At that Rabbi Judah and Rabbi Isaac arose and kissed the boy on his head. And from that day on, Jesse never separated from Rabbi Judah. Afterward, whenever this boy Jesse entered the beth midrash (house of study), Rabbi Judah would get up before him. "I learned something of the Torah from him," the sage would explain, "and I must treat him with respect."

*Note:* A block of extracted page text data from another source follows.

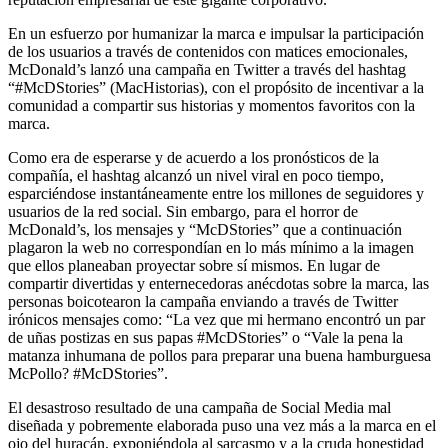
En un esfuerzo por humanizar la marca e impulsar la participación
de los usuarios a través de contenidos con matices emocionales,
McDonald’s lanzó una campaña en Twitter a través del hashtag
“#McDStories” (MacHistorias), con el propósito de incentivar a la
comunidad a compartir sus historias y momentos favoritos con la
marca.
Como era de esperarse y de acuerdo a los pronósticos de la
compañía, el hashtag alcanzó un nivel viral en poco tiempo,
esparciéndose instantáneamente entre los millones de seguidores y
usuarios de la red social. Sin embargo, para el horror de
McDonald’s, los mensajes y “McDStories” que a continuación
plagaron la web no correspondían en lo más mínimo a la imagen
que ellos planeaban proyectar sobre sí mismos. En lugar de
compartir divertidas y enternecedoras anécdotas sobre la marca, las
personas boicotearon la campaña enviando a través de Twitter
irónicos mensajes como: “La vez que mi hermano encontró un par
de uñas postizas en sus papas #McDStories” o “Vale la pena la
matanza inhumana de pollos para preparar una buena hamburguesa
McPollo? #McDStories”.
El desastroso resultado de una campaña de Social Media mal
diseñada y pobremente elaborada puso una vez más a la marca en el
ojo del huracán, exponiéndola al sarcasmo y a la cruda honestidad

In time Jesse rose to importance and high standing among the group of students in the house of study, and he came to be called Rabbi Jesse.
 
As Yisrael sat lost in thought about the story, Reb Moshe waited a few moments in silence. Then he opened the first packet of his father's writings. "Come, my friend," he said once more, "let us study together." The hours went by as they learned the holy writings of Rabbi Adam Baal Shem about the creation of the world.

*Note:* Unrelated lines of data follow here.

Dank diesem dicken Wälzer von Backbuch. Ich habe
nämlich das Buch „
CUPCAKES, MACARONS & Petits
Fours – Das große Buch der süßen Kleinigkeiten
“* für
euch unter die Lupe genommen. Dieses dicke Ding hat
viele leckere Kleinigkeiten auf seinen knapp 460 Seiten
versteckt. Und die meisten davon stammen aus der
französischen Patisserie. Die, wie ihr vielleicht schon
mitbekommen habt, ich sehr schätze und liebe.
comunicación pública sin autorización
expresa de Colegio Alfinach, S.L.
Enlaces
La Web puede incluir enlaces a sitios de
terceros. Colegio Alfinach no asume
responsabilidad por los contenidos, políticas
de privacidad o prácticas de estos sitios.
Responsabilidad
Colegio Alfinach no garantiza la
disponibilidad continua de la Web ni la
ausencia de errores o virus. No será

Then they came to something that was very hard for Yisraelic to understand. Again and again Reb Moshe tried to explain it, but still the boy could not fathom it.
 
"What shall we do?" asked Yisrael, downcast. "Is there anyone we can ask? How can we find someone to come and explain it to me?"
"Never you worry," said Moshe. "We will just go on learning more and more, till we know a great deal about the holy angels. When we know the name of every angel in heaven, we can use the holy names and words that we know to make the great angel in charge of the Torah come to us; and he himself, the heavenly prince of the Torah, will make everything clear that you do not understand."

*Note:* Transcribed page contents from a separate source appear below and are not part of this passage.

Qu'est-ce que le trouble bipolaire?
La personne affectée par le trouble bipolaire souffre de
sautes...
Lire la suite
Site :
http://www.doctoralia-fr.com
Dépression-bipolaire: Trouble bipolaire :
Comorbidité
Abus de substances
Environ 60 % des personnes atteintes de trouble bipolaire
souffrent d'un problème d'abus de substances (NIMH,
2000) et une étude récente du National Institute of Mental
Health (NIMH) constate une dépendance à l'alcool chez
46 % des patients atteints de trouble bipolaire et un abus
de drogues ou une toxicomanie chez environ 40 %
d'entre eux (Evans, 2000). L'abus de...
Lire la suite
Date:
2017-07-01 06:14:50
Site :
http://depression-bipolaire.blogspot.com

"Yes!" exclaimed the boy. "That is what we'll do"; and his face shone with happiness. "With our holy words we'll make the angel of the Torah come and study with us!" He remembered reading in the Hebrew Bible that when an angel came and told Manoah's wife about the boy Samson who would be born to her. Manoah wanted to know more from the angel, and he prayed until the angel appeared again. With their holy word's they would pray in the same way. And then, he thought, the angel of the Torah would surely be happy to learn the holy writings with him and explain everything, just as Rabbi Judah and Rabbi Isaac were happy to learn Torah with Jesse the orphan.

Night after night, while the village of Okup slept peacefully, Yisraelic and the Reb Moshe sat in the little synagogue by candlelight, studying the holy names and ways of the angels in heaven.

Finally, Reb Moshe decided it was time to try and bring down the angel called the Prince of the Torah.
 
To be continued next week, G-d willing…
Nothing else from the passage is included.